Covid-19 : "La France peut jouer un rôle important dans le deuxième tour de vaccination, l'hiver prochain", selon un économiste de la santé
"Le vaccin, c'est du soft power, c'est de la géopolitique. Il faut rebondir", affirme Frédéric Bizard qui rappelle que "c'est en France qu'on a découvert l'ARN-messager".
"La France peut jouer un rôle important dans le deuxième tour de vaccination l'hiver prochain", a déclaré mercredi 7 avril sur franceinfo Frédéric Bizard, économiste de la santé. Le lancement du conditionnement de vaccins en France mercredi "ne va pas changer le calendrier de vaccination", explique-t-il, car "c'était intégré dans le planning". Pour Frédéric Bizard, la France ne doit pas rester un sous-traitant mais doit se préparer à l'apparition à venir de variants du Covid-19, "en construisant un pôle de production complet d'ARN-messager, ça prend six mois et c'est 150 millions d'euros d'investissement".
franceinfo : Est-ce que le conditionnement de vaccins en France peut accélérer la campagne de vaccination chez nous ?
Frédéric Bizard : D'abord, je crois qu'il faut féliciter les entreprises qui ont été sélectionnées par Pfizer et Moderna : Delpharm et Recipharm. C'est une belle preuve de reconnaissance et de qualité de ces entreprises. Est-ce que ça change le planning d'approvisionnement en doses de vaccin ? Non, puisque tout cela était intégré dans le planning. Il faut savoir que les vaccins qui vont sortir de ces usines qui réalisent le conditionnement de ces vaccins vont être distribués par l'Union européenne. C'est l'accord qui a été scellé en juin 2020 entre les États membres de l'Union européenne. Donc ça ne va pas changer le calendrier, c'est un fait.
Dans ce cas, quel est l'intérêt de produire des vaccins en France ?
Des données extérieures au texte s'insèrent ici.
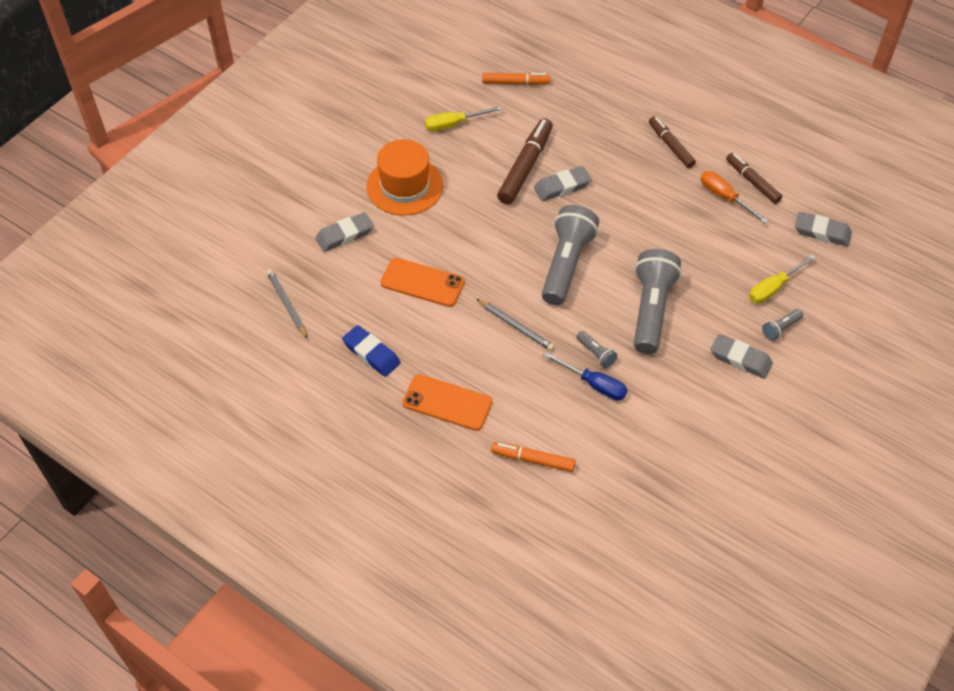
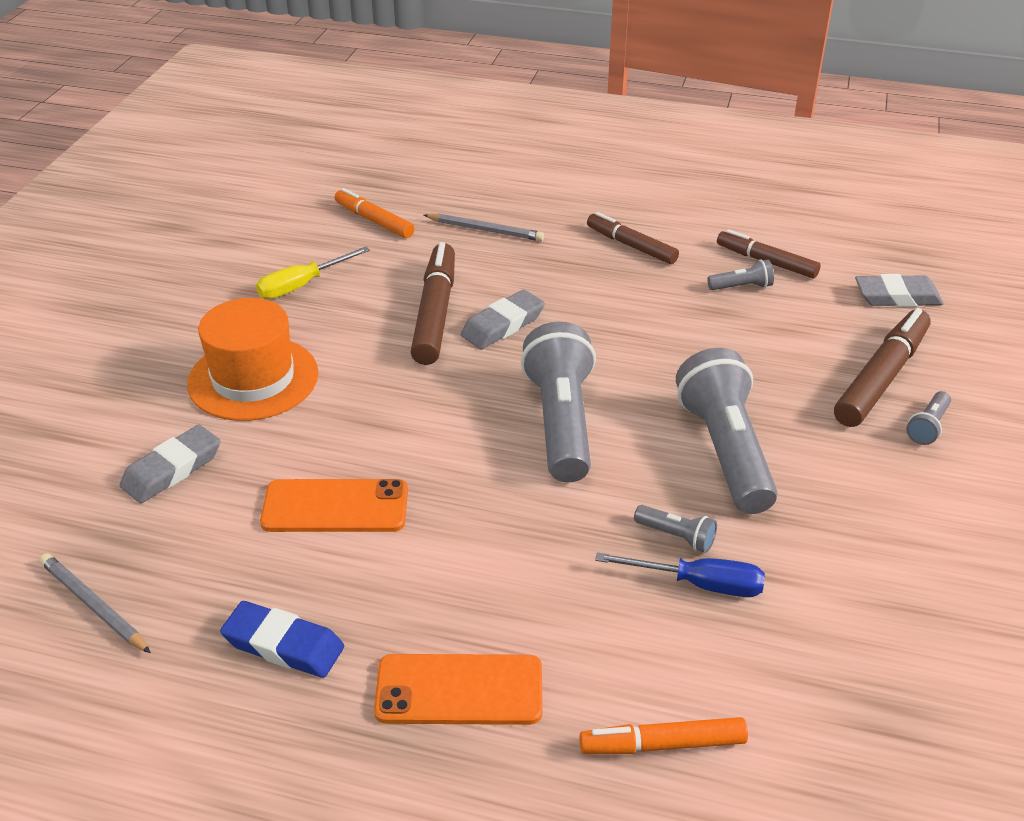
camera: 20 degrees left, 15 degrees down
grey pencil [477,299,555,351] -> grey pencil moved to [424,214,544,241]
orange marker [482,73,550,85] -> orange marker turned 120 degrees counterclockwise [335,188,415,238]
orange screwdriver [701,171,768,223] -> grey flashlight [707,259,774,290]
grey eraser [711,334,773,379] -> none
yellow screwdriver [749,254,816,303] -> brown marker [834,308,931,427]

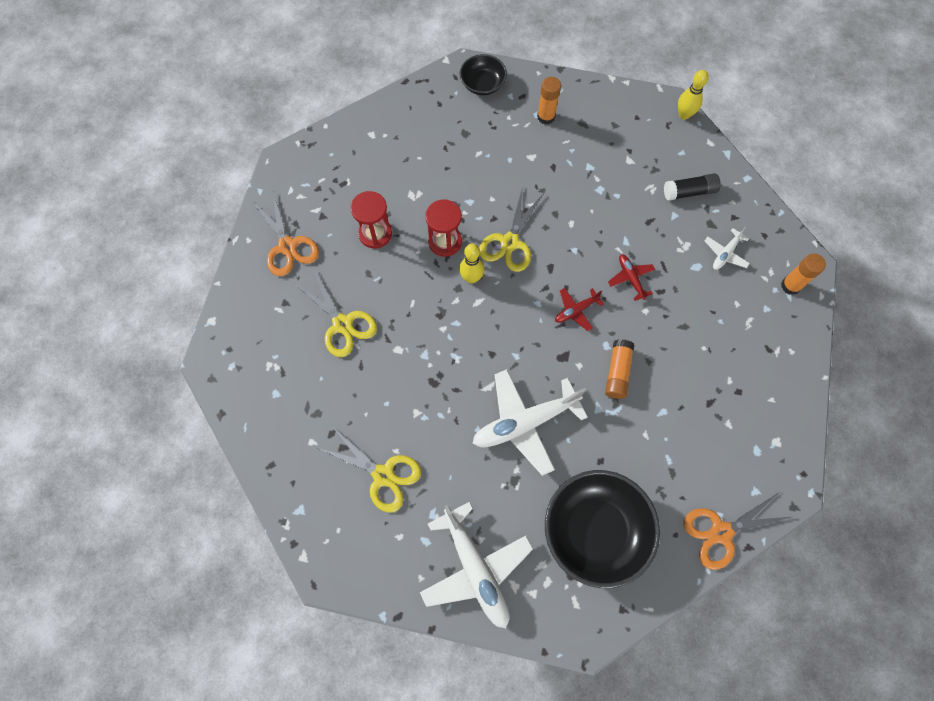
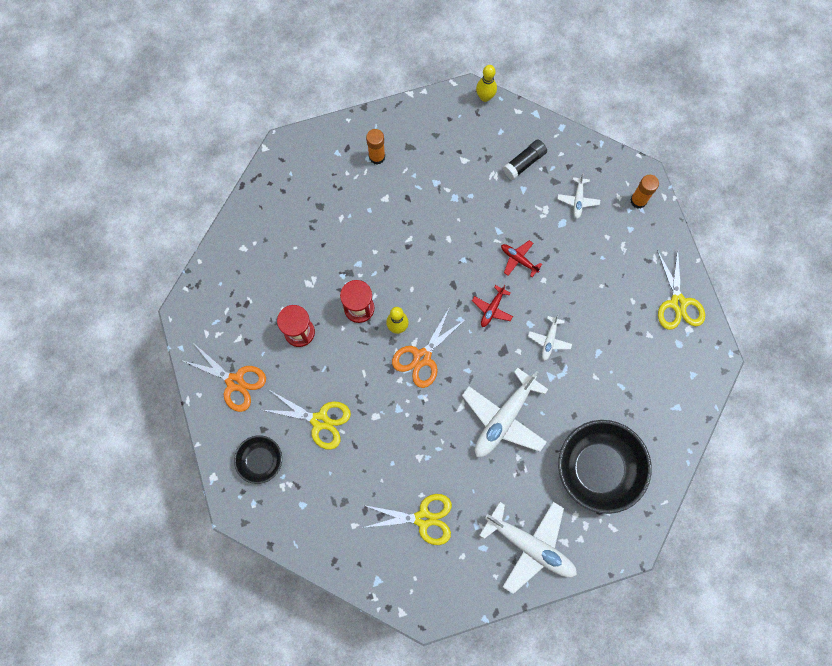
camera: 30 degrees left, 5 degrees up
black bowl [460,54,507,95] -> black bowl moved to [234,435,282,484]
yellow scissors [479,186,544,272] -> yellow scissors moved to [657,248,705,330]
orange glue stick [605,339,634,399] -> white plane [528,314,572,361]
orange scissors [684,493,791,570] -> orange scissors moved to [392,307,467,388]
C'est que la France participe à l'effort de production, ce qui est la moindre des choses. Il faut être un peu réaliste : La France a vraiment un peu perdu la bataille des vaccins pendant cette première année. On parle de guerre anti-Covid, le vaccin est l'arme fatale de cette guerre. La France, pendant la première année de la crise, n'a rien découvert, rien développé et rien produit avec succès. C'est la réalité de fond. Donc, est ce que cet évènement d'une production sous forme de conditionnement de vaccins change la donne de fond, à savoir que nous sommes absents aujourd'hui de la découverte et du développement de vaccins ? Malheureusement, non. Donc, je pense qu'il faut aller bien plus loin.
"Il faut être bien plus ambitieux, sans quoi on va rester des sous-traitants de l'Allemagne et des États-Unis, ce qui n'est pas vraiment la place de la France quand on regarde son histoire."
Frédéric Bizard, économiste de la santéà franceinfo
Je rappelle que c'est en France qu'on a découvert l'ARN-messager, la France était leader dans la génomique dans les années 1990 et la France a d'excellents chercheurs et de grandes capacités. Je pense qu'il y a un autre projet possible que moi j'avais appelé les Airbus de l'ARN-messager, mais il faut aller bien plus loin que de la sous-traitance.
Pour l'instant, c'est donc une façon de dire que la France existe sur le marché du vaccin, mais ça ne permet pas forcément de rattraper le retard sur les Britanniques ou sur les Américains ?
Je dirais que c'est une manière de sauver la face. Mais le gouvernement n'est pour rien dans cette situation puisque c'est la suite de 20 ans de désinvestissement dans la recherche médicale et on a raté le virage des biotechnologies dans les années 2010. Mais il n'est pas trop tard parce qu'il ne faut pas oublier qu'il y a des variants. Il y a au moins trois variants qui vont nécessiter probablement un deuxième tour de vaccination l'hiver prochain, probablement à partir de vaccins de deuxième génération à base d'ARN-messager. Et la France peut jouer un rôle important dans ce deuxième tour. Mais c'est dès maintenant qu'il faut s'y préparer, par exemple en construisant un pôle de production complet d'ARN-messager sur notre territoire, ça prend six mois et c'est 150 millions d'euros d'investissement. Mais je pense que c'est probablement le meilleur investissement possible pour redonner un peu à la France sa place dans le concert des nations qui comptent dans le vaccin. Et le vaccin, c'est du soft power, c'est de la géopolitique, ça n'est pas simplement un produit de santé, donc je pense qu'il faut rebondir.